Amid deep red curtains at a well-known Oslo location for LGBTQ+ gatherings, the Norwegian Lutheran Church issued a formal apology for harm and unequal treatment perpetrated over the years.
“The church in Norway has caused the LGBTQ+ community pain, shame and significant harm,” the lead bishop, Bishop Tveit, declared this Thursday. “This should never have happened and which is the reason I offer my apology now.”
“Harassment, discrimination and unfair treatment” led to certain individuals abandoning their faith, Tveit acknowledged. A church service at Oslo's main cathedral was arranged to come after the apology.
This formal apology was delivered at the London Pub establishment, a bar that was one of two targeted in the 2022 violent incident that killed two people and injured nine people severely at Oslo's Pride event. A Norwegian citizen originally from Iran, who had pledged allegiance to Islamic State, was given a prison term to no less than 30 years in prison for carrying out the attacks.
In common with various worldwide religions, the Church of Norway – an evangelical Lutheran church that is the most extensive faith community in the country – for years sidelined the LGBTQ+ community, preventing them from serving as pastors or to marry in church. During the 1950s, church leaders referred to homosexual individuals as “a global-scale societal hazard”.
Yet, with Norwegian society turning more progressive, emerging as the world's second to permit registered partnerships for same-sex couples back in 1993 and in 2009 the first in Scandinavia to legalize same-sex marriage, the church gradually changed.

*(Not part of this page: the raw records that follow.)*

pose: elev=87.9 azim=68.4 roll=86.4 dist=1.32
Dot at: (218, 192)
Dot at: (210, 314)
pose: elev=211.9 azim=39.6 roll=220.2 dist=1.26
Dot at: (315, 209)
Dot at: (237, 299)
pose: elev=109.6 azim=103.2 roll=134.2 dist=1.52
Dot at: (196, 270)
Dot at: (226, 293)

During 2007, the Church of Norway began ordaining homosexual ministers, and LGBTQ+ partners could get married in religious ceremonies since 2017. In 2023, Tveit participated in the Pride march in Oslo in what was noted as a historic moment for the religious institution.
The Thursday statement of regret was met with differing opinions. The head of a network representing Norwegian Christian lesbians, Hanne Marie Pedersen-Eriksen, herself a gay pastor, called it “an important reparation” and an occasion that “finally marked the end of a painful era in the church’s history”.

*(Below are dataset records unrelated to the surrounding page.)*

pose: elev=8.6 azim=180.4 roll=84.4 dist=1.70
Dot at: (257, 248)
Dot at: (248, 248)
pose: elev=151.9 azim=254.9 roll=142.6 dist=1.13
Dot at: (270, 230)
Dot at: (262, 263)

For Stephen Adom, the head of the Norwegian Association for Gender and Sexual Diversity, the apology represented “meaningful and vital” but arrived “not in time for those among us who died of Aids … with hearts filled with anguish because the church considered the epidemic to be God’s punishment”.
Worldwide, several faith-based organizations have tried to offer apologies for historical treatment concerning the LGBTQ+ community. During 2023, the Church of England apologised for what it characterized as its “shameful” treatment, although it persists in refusing to authorize same-sex weddings in church.
Similarly, the Methodist Church in Ireland the previous year apologised for “shortcomings in pastoral care and support” regarding the LGBTQ+ community and their families, but stayed firm in the view that marriage should only represent a bond between male and female.
Earlier this year, the United Church of Canada issued an apology to two spirit and LGBTQIA+ communities, characterizing it as a renewed commitment of the church’s “commitment to radical hospitality and full inclusion” in all aspects of church life.
“We have failed to honor and appreciate the beauty of all creation,” Rev Michael Blair, the general secretary of the church, remarked. “We have hurt individuals rather than pursuing healing. We are sorry.”